Although there is a wide variety of clustering algorithms for trajectories, there are very few studies or literature reviews about how they work or what fields of research they can target. The only one that slightly touches on these is Yuan et al. [37], with an analysis of clustering algorithms for trajectories. However, the study adapted it to a general context of the topic of study. According to the bibliometric review, the study of GPS data obtained from vehicles can help solve both road and urban problems. Therefore, in this line, there is still a lack of studies that provide starting guidelines for new researchers who wish to enter the field of GPS trajectory clustering, for example, to identify which roads, air spaces, or sea spaces are the most suitable for the rapid mobility of multimodal means of transport; planning the routes of modern urbanization or those under construction to reduce vehicular traffic; analyzing which patterns cause traffic accidents in order to try to avoid them; determining which routes are the most feasible for autonomous vehicles to circulate; and establishing safe roads, streets, or highways for people using a different means of transportation such as bicycles, scooters, and skateboards, among others.

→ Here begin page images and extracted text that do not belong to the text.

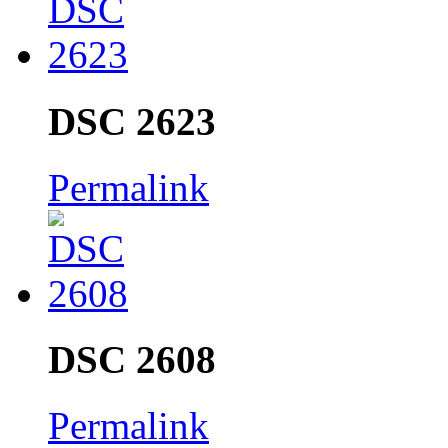
DSC 2623
Permalink
DSC 2608
Permalink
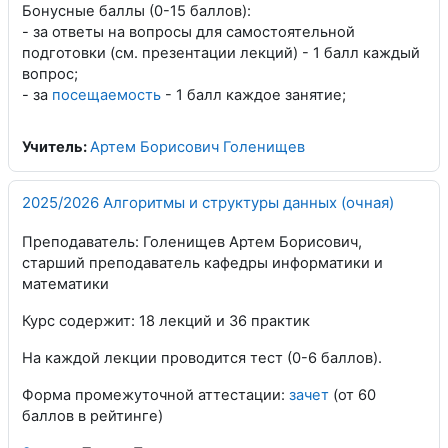
Бонусные баллы (0-15 баллов):
- за ответы на вопросы для самостоятельной
подготовки (см. презентации лекций) - 1 балл каждый
вопрос;
- за
посещаемость
- 1 балл каждое занятие;
Учитель:
Артем Борисович Голенищев
2025/2026 Алгоритмы и структуры данных (очная)
Преподаватель: Голенищев Артем Борисович,
старший преподаватель кафедры информатики и
математики
Курс содержит: 18 лекций и 36 практик
На каждой лекции проводится тест (0-6 баллов).
Форма промежуточной аттестации:
зачет
(от 60
баллов в рейтинге)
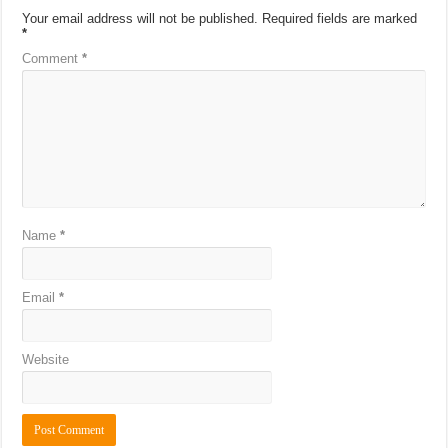
Your email address will not be published.
Required fields are marked
*
Comment
*
Name
*
Email
*
Website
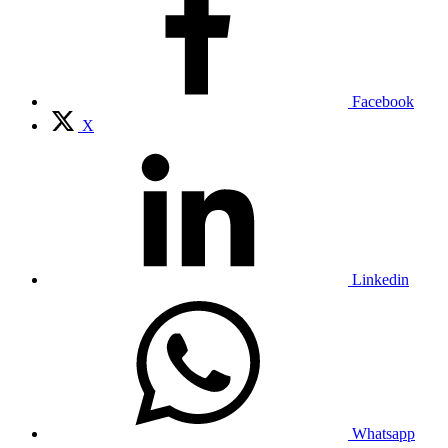
Facebook
X
Linkedin
Whatsapp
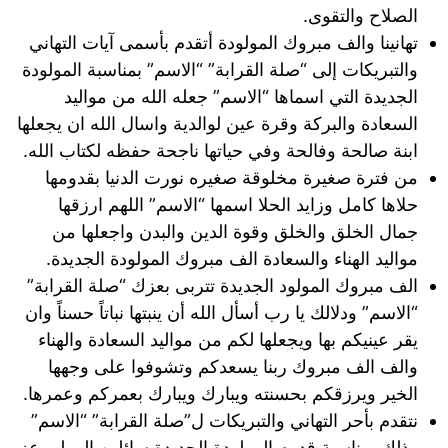
الصلاح والتقوى.
تهانينا والف مبروك المولودة أتقدم بأسمى آيات التهاني
والتبريكات إلى “صلة القرابة” “الاسم” بمناسبة المولودة
الجديدة التي اسماها “الاسم” جعله الله من مواليد
السعادة والبركة وقرة عين لوالدية واسال الله ان يجعلها
ابنة صالحة وفالحة وفي حياتها ناجحة حفظه لكتاب الله.
من فترة صغيرة مخلوقة صغيره نورت الدنيا بقدومها
حلاها كامل وزايد الحلا اسمها “الاسم” اللهم ارزقها
جمال الخلق والخلق وقوة الدين والبدن واجعلها من
مواليد الهناء والسعادة الف مبروك المولودة الجديدة.
الف مبروك المولود الجديدة تتربى بعزك “صلة القرابة”
“الاسم” ودلالك يا رب أسأل الله أن ينبتها نباتاً حسناً وان
يقر عينيكم بها ويجعلها لكم من مواليد السعادة والهناء
والف الف مبروك ربنا يسعدكم وتشوفوا على وجهها
الخير ويرزقكم بحسنته ويبارك ويبارك بعمركم وعمرها.
نتقدم بأحر التهاني والتبريكات ل”صلة القرابة” “الاسم”
وذلك بمناسبة قدوم المولودة الجديدة سائلين المولى عز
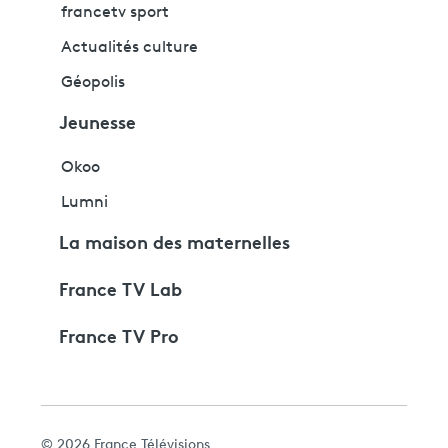
francetv sport
Actualités culture
Géopolis
Jeunesse
Okoo
Lumni
La maison des maternelles
France TV Lab
France TV Pro
© 2026 France Télévisions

Finally, one can also explore a review of trajectory clustering algorithms focused on other areas such as the analysis of the mobility or migration of animals or people; trajectories of robots and unmanned aerial vehicles; and hurricane trajectory analysis, among others. In relation to this aspect, there are almost no papers indicating the trend of clustering algorithms or methods for GPS trajectories in this field of research.